There are a wide range of prayerful traditions, and a great deal of value in everything including liturgy, psalms, intercession, and so much more. Having seen God at work in many difference prayerful contexts, I find it hard to say the there is a “best” way to pray.
Yet Jesus’ disciples asked how to pray, and He did in fact give an example. Obviously this is not the only prayer we are to use, as we should also follow His example of having an active prayer life, and interactive communication with God. But I do see a wealth of significance in His prayer “prototype.”
Starting at the Threshold of Eternity
Jesus began (Matthew 6:9):
“Our Father who is in heaven,
Hallowed be Your name.”
To say “Our Father,” not only shows Jesus’ perception of a direct relationship with His Father (which was revolutionary at the time!), it welcomes us into that relationship, inviting us, the adopted children, to use the very same relational title.
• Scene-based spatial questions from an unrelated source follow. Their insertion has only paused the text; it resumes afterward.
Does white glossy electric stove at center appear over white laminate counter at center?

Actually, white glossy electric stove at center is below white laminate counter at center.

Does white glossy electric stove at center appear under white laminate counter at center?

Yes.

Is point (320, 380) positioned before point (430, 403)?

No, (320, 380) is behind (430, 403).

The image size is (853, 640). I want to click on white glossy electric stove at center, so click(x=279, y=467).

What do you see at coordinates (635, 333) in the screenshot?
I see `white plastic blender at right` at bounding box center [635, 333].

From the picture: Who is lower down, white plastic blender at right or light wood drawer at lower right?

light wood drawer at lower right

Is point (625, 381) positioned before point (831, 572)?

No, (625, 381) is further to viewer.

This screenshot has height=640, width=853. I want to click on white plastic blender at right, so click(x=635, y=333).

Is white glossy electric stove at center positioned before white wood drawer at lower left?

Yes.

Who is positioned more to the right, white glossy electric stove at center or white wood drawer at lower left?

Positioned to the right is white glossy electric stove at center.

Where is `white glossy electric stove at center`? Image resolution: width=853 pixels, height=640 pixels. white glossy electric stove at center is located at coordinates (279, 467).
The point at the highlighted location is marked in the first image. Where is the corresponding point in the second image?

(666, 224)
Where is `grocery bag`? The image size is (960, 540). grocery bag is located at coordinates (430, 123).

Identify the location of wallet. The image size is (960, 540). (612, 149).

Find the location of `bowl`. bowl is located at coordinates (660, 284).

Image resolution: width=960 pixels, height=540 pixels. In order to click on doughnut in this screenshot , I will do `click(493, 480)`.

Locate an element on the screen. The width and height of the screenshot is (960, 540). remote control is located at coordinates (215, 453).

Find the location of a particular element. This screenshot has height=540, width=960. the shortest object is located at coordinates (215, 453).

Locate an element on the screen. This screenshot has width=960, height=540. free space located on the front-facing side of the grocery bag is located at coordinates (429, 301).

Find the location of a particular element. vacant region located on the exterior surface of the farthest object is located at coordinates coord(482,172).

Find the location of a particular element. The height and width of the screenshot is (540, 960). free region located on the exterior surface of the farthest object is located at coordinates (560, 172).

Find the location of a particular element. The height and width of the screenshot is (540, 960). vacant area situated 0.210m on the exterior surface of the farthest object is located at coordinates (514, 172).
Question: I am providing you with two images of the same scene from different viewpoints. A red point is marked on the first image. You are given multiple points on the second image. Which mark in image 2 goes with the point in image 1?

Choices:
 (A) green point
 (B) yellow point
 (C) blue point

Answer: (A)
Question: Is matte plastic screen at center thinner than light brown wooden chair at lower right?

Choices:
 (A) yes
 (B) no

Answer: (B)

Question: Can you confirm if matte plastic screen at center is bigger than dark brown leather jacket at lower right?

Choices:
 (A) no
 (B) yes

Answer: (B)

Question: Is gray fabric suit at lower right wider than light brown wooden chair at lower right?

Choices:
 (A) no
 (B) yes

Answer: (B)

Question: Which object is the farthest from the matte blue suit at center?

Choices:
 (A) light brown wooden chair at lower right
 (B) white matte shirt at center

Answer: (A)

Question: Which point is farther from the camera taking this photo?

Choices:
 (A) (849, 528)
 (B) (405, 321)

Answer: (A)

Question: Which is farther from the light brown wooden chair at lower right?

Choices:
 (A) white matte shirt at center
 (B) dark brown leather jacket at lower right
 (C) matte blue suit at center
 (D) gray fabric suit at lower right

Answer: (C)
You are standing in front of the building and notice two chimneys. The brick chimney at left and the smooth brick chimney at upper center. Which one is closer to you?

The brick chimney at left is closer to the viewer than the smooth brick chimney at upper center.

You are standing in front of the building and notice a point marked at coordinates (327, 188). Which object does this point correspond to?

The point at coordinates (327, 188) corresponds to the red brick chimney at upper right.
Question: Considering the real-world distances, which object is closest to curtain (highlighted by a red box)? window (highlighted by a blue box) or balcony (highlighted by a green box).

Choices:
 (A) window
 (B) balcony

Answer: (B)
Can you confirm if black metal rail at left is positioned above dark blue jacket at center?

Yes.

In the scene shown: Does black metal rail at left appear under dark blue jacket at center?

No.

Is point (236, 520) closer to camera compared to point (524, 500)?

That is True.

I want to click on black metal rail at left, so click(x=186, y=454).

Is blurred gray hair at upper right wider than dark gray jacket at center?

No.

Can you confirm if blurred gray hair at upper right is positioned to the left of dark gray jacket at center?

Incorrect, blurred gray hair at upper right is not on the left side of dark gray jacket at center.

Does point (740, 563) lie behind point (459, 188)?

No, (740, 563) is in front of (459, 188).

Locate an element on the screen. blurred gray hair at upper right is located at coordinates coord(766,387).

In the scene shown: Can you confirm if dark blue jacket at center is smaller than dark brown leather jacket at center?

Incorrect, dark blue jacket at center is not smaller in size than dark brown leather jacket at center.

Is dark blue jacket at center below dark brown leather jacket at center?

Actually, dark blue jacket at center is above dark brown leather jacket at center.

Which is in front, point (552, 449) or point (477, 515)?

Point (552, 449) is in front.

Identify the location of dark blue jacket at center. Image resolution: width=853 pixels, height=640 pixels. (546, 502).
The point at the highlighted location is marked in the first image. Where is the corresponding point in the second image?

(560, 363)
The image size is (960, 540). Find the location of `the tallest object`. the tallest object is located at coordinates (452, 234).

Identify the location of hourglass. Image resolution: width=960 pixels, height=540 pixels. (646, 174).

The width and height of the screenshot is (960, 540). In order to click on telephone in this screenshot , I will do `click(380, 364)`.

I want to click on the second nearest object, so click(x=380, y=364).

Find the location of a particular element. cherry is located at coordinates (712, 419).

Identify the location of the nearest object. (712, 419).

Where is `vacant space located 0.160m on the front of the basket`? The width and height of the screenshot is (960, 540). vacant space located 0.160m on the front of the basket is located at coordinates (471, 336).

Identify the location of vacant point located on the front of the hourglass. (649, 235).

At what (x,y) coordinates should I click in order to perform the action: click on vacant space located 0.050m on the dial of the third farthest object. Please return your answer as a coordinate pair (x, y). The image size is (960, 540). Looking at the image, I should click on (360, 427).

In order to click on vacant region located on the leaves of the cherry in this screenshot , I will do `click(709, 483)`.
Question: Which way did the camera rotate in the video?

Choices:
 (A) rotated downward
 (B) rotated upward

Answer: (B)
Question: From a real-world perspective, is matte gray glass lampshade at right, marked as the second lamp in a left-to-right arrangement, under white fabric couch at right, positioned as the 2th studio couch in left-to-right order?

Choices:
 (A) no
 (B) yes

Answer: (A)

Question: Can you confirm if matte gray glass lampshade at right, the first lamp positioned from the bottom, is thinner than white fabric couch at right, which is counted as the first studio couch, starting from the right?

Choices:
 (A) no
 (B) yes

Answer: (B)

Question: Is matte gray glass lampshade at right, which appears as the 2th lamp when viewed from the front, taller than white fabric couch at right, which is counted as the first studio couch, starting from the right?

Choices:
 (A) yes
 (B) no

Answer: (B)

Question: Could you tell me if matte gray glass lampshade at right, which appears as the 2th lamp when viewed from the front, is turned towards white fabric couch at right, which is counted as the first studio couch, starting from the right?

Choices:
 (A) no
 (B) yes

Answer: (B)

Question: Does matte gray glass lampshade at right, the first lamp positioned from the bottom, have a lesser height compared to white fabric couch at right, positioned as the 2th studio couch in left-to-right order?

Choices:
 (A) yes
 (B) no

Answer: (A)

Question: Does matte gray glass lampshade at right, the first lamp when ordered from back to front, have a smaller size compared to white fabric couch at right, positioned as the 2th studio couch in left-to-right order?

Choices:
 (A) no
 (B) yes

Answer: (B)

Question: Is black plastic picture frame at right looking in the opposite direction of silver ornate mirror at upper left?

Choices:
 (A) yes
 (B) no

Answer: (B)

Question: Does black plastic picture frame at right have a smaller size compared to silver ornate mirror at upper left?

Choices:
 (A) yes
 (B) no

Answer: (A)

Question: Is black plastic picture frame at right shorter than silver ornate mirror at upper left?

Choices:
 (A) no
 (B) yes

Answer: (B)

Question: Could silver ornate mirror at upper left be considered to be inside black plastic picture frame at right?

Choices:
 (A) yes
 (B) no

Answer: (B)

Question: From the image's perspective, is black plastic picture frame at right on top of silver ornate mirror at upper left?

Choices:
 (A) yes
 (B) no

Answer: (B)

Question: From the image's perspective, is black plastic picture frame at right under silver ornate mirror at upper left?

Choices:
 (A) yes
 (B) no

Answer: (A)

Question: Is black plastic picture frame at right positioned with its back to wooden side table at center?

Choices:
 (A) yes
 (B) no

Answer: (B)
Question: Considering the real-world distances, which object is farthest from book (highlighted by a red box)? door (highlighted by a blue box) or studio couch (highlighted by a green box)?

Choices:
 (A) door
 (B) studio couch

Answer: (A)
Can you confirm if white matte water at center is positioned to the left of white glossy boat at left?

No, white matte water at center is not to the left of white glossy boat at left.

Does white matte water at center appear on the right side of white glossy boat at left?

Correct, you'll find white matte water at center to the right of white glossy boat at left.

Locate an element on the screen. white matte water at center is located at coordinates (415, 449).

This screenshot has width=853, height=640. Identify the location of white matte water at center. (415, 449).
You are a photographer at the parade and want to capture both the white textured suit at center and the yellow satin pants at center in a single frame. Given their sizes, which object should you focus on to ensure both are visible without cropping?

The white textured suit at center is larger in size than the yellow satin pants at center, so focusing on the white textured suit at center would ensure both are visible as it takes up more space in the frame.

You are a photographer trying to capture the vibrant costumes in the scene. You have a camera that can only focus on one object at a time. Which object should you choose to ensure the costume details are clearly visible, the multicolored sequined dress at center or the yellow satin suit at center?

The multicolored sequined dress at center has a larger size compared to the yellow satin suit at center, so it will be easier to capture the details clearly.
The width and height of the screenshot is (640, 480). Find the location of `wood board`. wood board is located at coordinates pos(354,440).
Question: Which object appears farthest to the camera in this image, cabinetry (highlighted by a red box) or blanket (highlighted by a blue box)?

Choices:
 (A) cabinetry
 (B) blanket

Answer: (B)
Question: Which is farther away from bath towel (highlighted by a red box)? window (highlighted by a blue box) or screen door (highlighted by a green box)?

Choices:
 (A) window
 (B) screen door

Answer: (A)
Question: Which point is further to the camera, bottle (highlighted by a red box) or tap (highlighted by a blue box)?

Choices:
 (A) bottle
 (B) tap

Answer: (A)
In the very same sentence, Jesus honors God’s name as being holy. It is almost a juxtaposition: the pure and sinless God connecting as a Father to us, the tainted and sinful. Despite the reality that He is in the perfection of heaven, He is willing to embrace us as a loving father even before we are sanctified.
Indeed, the sacrifice of Jesus has thrown the gates of heaven wide open, and He invites us to join Him on the threshold of eternity. We gain a new perspective: seeing both the promise of God’s love and the pain of the sinful earth.
When turning to Him we can see more of His glory; when distracted by earthly desires we lose focus, and more easily slip into sin. But He is always calling us back to His Presence, back to His love.
Starting our prayer time with acknowledgment of both His holiness and His role as a Father can put us in the right mindset of both awe and appreciation.
Participating in the Kingdom
Jesus continues (vs. 10):
“Your Kingdom come,
Your will be done,
On earth as it is in heaven.”
This is already a second reference to heaven in a short prayer. Despite having not seen heaven, we do know it is a God-centered place. He reigns supremely and loves supremely. His glory consumes all. To think of that from earth, while facing a constant barrage of distractions, can be hard to imagine.
Yet each of us can invite His love and His will to rule our lives, as He invites us into His glorious presence. Both as individuals and as a church Body, followers of Jesus should be living a God-centered life, yet we easily slip back into our self-centered patterns, looking for our wills to be done.
How often do we center our lives on God, making Him our highest priority and keeping Him at the forefront of our thoughts?
I know I habitually fail to do that, distracted by my “to-do” lists and lacking in discipline.
God promises that when we draw near to Him, He will draw near to us. That is how His kingdom comes to earth. We need to remember that His kingdom here includes us, and He can use us to accomplish His Sovereign, perfect will. Participating in His purposes bring us joy and peace. As we continue to learn how to trust His plan, we can also expectantly look forward to watching His kingdom unfold around us daily.
Regardless of the style or content of our prayers, Jesus’ example illustrates how we must begin by being centered on God and putting His will above our own.
What does your prayer life look life? How do times of focusing on Jesus differ from focusing on our own needs and wants?